Unfortunately, after also flaming out in the Democratic primary race for Mayor of New York City, Andrew Yang decided to go full villain. He announced the launch of a new and (best anyone can tell) imaginary new political party, and he timed it to the release of his new high profile book. And therein lies the trouble.

When Yang launched an imaginary new political party, the media gave him huge free publicity, without ever once calling him out for just trying to create controversy to cash in with his new book. Why did they give him a free pass? Because books are also how the major media pundits cash in.

The dirtiest secret in all of politics these days, whether you’re a politician or a pundit, is that writing a book is how you print money. Someone else usually writes most of it for you. All you have to do is create the right controversy around its launch, you’ll make millions.

Ben Carson (Republican, 2016) and Marianne Williamson (Democrat, 2020) ran essentially fake campaigns for President, just to bring free publicity to their books – and it worked. We’re going to see more of these phony “book tour” candidacies going forward. It’s just too tempting, because it’s too profitable. You just have to suffer the indignity of losing badly and dropping out, and then you get to wipe your tears with the money you made from book sales along the way.

But the media never calls this stuff out, because they also have books to sell. The biggest names from MSNBC, CNN, Fox, the New York Times, the biggest online news sites, etc, all publish books that bring them huge paydays. It’s just how it works.

In fact a lot of political journalists see the day to day slog of working in the industry as merely the price they have to pay to build up their brand, so they can then cash in with a book.
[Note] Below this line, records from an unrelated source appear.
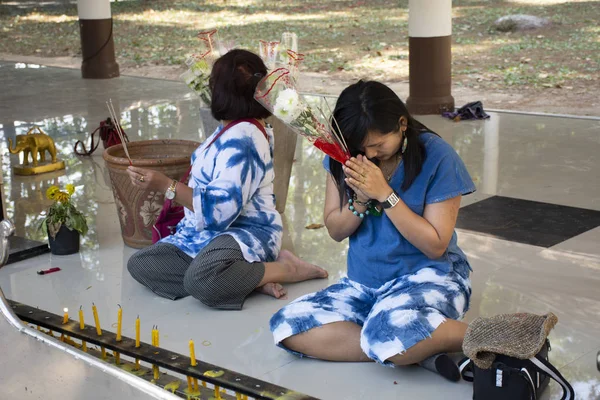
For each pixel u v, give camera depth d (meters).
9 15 24.62
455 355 3.79
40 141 7.66
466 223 5.88
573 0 21.73
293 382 3.71
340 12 22.34
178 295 4.73
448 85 9.77
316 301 3.94
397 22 19.73
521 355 3.25
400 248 3.79
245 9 23.94
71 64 15.68
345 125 3.42
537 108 10.15
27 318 3.99
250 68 4.57
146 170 4.56
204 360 3.96
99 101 11.45
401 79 12.79
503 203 6.30
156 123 9.80
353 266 3.97
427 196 3.67
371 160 3.71
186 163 5.22
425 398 3.53
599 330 4.17
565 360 3.88
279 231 4.82
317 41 17.36
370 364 3.84
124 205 5.45
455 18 19.66
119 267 5.23
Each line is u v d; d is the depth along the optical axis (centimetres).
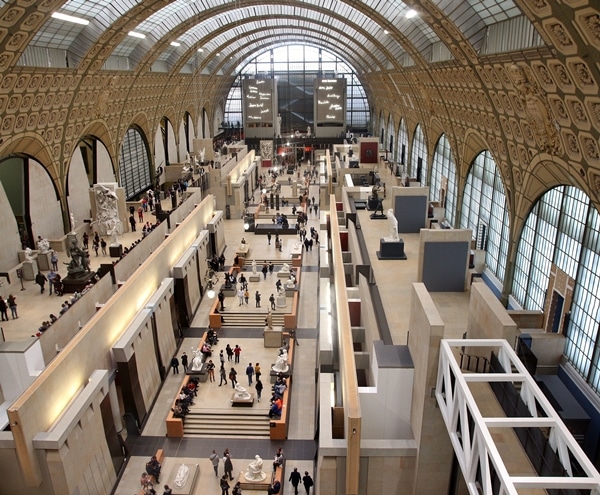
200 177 4747
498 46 1825
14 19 1844
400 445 1453
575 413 1598
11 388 1733
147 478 1723
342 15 3666
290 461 1933
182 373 2509
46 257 2689
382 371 1499
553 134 1647
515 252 2294
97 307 2184
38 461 1491
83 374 1770
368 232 2891
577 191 1756
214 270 3556
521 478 895
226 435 2077
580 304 1730
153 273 2541
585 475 1055
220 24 4422
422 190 2873
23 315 2205
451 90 2686
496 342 1314
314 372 2480
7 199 2642
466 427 1123
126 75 3488
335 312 2222
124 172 4491
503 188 2408
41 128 2712
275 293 3253
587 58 1212
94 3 2391
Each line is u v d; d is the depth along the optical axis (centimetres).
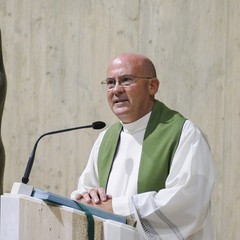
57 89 1733
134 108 951
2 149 1341
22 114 1803
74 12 1705
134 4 1584
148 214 846
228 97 1402
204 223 890
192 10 1473
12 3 1827
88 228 724
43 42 1764
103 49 1644
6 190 1827
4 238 771
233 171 1383
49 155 1744
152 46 1543
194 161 885
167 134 950
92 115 1658
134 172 953
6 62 1831
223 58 1415
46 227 736
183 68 1484
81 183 1038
Political journalists and pundits at the top of their career write aspirational books that their fans will lap up. Pundits who are at the end of their viability write tell-all books that people love because of the controversy and dirt involved.

Then there are people like Ann Coulter, whose entire business model is based on periodically saying strategically idiotic things, so conservatives will buy her book just to own the libs. We all think of Coulter as a punchline. But she’s the one laughing; she’s made millions by playing the fool.

If major media pundits want to get rich by using their recognizability to sell their books, so be it. It’s not as if there’s something inherently wrong with books; people should be reading more books in general. The problem is that these media hosts and pundits don’t want you, the audience, to see them merely as book salesmen. So they never call anyone else out for merely trying to create controversy to sell books, because then someone might call them out for cashing in with well-timed books of their own.

So now we’ve got people running entire imaginary political campaigns (or in the case of Andrew Yang, creating entire imaginary political parties) just to get rich selling books. And it’s only going to get worse because we’ve got a media that’s afraid to call out this behavior, because they’re also getting rich selling books. This vicious cycle has to stop.